En una
acogedora librería de Amberes (un precioso templo nuevo, no se trataba de un
vetusto palacio del saber con libros y muebles carcomidos) me hice con un
librito de relatos de John Cheever. Digo librito porque no era una de sus
colecciones amplias de cuentos, sino una edición especial de la editorial
Vintage que con un asunto general como temática (amor, guerra, amistad,
depresión, libertad, injusticia, comida, bebida…) reúne en cada ejemplar un
puñado de textos del mismo autor en poco más de 100 páginas.
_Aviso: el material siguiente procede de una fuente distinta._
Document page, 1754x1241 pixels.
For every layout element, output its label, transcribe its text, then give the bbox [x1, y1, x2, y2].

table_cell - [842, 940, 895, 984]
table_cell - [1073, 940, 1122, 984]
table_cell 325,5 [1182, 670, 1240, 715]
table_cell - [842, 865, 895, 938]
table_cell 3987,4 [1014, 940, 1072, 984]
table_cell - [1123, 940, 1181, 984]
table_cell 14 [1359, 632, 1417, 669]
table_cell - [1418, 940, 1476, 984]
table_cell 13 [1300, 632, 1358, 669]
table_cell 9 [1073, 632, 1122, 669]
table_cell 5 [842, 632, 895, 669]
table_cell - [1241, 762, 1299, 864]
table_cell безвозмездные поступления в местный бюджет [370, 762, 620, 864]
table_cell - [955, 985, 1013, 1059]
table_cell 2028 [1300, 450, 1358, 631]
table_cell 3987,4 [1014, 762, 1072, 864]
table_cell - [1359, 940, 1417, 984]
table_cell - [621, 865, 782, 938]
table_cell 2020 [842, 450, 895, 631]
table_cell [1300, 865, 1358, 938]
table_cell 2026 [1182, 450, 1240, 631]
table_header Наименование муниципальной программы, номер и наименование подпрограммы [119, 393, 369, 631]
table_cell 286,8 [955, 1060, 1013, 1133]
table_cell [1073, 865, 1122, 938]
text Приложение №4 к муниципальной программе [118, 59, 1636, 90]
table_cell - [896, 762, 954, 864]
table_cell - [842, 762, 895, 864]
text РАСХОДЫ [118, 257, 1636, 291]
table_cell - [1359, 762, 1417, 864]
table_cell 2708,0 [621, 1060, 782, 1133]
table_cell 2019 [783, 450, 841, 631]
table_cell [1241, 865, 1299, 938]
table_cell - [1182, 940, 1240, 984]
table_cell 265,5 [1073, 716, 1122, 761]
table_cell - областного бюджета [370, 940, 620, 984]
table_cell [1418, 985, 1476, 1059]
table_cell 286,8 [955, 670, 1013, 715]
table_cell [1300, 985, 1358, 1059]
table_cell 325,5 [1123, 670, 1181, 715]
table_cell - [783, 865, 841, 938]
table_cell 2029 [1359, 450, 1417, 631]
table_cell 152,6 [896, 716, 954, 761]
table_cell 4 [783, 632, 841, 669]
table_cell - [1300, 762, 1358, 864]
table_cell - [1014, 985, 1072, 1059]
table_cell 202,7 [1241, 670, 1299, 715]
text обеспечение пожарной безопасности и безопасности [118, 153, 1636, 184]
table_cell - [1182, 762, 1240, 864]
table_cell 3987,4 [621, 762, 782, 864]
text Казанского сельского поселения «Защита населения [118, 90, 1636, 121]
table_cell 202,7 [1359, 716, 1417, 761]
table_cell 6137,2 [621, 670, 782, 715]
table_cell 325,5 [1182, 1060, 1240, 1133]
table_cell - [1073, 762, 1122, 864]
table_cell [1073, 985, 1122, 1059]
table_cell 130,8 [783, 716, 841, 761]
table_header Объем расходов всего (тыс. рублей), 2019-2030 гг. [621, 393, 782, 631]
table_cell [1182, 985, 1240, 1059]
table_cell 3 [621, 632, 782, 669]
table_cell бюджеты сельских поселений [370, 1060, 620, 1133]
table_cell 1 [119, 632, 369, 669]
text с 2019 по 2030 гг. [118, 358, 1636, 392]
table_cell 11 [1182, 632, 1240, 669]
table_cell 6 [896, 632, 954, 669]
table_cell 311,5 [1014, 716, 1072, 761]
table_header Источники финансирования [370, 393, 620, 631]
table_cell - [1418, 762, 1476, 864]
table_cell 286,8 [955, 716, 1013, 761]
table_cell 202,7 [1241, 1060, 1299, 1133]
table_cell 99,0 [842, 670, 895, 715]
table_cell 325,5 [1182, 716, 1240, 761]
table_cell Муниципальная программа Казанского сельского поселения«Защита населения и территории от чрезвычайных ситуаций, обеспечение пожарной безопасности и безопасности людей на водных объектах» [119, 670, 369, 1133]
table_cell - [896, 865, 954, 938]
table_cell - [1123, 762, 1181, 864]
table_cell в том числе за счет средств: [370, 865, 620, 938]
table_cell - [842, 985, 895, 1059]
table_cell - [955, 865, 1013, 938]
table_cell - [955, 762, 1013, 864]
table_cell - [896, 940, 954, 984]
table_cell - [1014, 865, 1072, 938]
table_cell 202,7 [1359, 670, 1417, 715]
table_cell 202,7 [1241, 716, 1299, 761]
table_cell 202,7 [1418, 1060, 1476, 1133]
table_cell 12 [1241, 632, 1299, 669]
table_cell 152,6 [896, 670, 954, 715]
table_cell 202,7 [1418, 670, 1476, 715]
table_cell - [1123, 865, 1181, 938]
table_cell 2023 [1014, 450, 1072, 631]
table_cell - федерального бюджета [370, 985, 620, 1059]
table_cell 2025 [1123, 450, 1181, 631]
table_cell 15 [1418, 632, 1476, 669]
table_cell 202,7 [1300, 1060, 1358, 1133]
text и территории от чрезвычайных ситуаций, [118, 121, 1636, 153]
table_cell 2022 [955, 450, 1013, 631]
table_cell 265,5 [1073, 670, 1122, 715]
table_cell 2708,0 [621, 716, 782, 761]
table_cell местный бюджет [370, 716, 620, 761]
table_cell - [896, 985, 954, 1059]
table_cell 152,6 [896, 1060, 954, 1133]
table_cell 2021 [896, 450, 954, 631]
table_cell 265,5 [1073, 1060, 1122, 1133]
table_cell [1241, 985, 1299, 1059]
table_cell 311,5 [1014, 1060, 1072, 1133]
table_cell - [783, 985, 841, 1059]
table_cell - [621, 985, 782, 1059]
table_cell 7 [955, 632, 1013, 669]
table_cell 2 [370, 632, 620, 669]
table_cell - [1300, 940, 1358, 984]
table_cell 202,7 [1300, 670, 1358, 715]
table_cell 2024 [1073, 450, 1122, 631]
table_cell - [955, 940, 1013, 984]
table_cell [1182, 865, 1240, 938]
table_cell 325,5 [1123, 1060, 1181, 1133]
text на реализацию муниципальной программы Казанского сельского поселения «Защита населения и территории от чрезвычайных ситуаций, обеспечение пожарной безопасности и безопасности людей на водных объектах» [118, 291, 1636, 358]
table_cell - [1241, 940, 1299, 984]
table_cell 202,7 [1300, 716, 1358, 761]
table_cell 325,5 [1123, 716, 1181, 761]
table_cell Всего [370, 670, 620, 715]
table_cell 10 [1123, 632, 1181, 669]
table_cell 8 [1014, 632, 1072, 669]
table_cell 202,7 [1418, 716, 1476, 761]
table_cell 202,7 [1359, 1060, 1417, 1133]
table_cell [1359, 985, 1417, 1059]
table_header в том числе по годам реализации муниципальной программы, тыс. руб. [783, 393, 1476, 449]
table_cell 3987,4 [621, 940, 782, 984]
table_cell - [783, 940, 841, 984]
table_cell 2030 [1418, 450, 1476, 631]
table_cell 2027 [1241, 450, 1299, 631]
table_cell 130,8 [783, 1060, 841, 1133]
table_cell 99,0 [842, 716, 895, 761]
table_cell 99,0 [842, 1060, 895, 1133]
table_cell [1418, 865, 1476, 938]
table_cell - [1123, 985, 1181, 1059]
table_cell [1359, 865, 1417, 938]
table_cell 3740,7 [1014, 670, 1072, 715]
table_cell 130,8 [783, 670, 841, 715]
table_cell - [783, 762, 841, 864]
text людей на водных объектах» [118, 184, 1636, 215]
El libro de la
bebida tiene como autor a Cheever, bebedor crónico de una clase media americana
anclada en la rutina despiadada de los suburbios hasta pocos años antes de su
muerte. Me reencontré por tanto con El nadador (y descubrí otros devastadores relatos
suyos sobre la condena del alcohol), que releí en otro idioma para ahogarme en
las penas destructivas del abuso de la bebida.
Cheever
pensó primero en escribir una novela con el argumento de El nadador, el regreso
a casa de un hombre nadando en las piscinas de sus vecinos y bebiendo en sus
jardines en un mismo día, pero la historia se publicó en The New Yorker como
relato. En 1968 se estrenó una adaptación cinematográfica con Burt Lancaster
como protagonista y dirigida por Frank Perry y un no acreditado Sydney Pollack.
El texto, retomado hoy, me causó tanto dolor y a la vez horror como la primera
vez. Su premisa surrealista transporta el fondo de la historia a los escenarios
pegajosos a los que tanto acudía Cheever: hastío en la convivencia, escapismo
etílico, inevitable soledad, vulnerable desolación de la condición humana.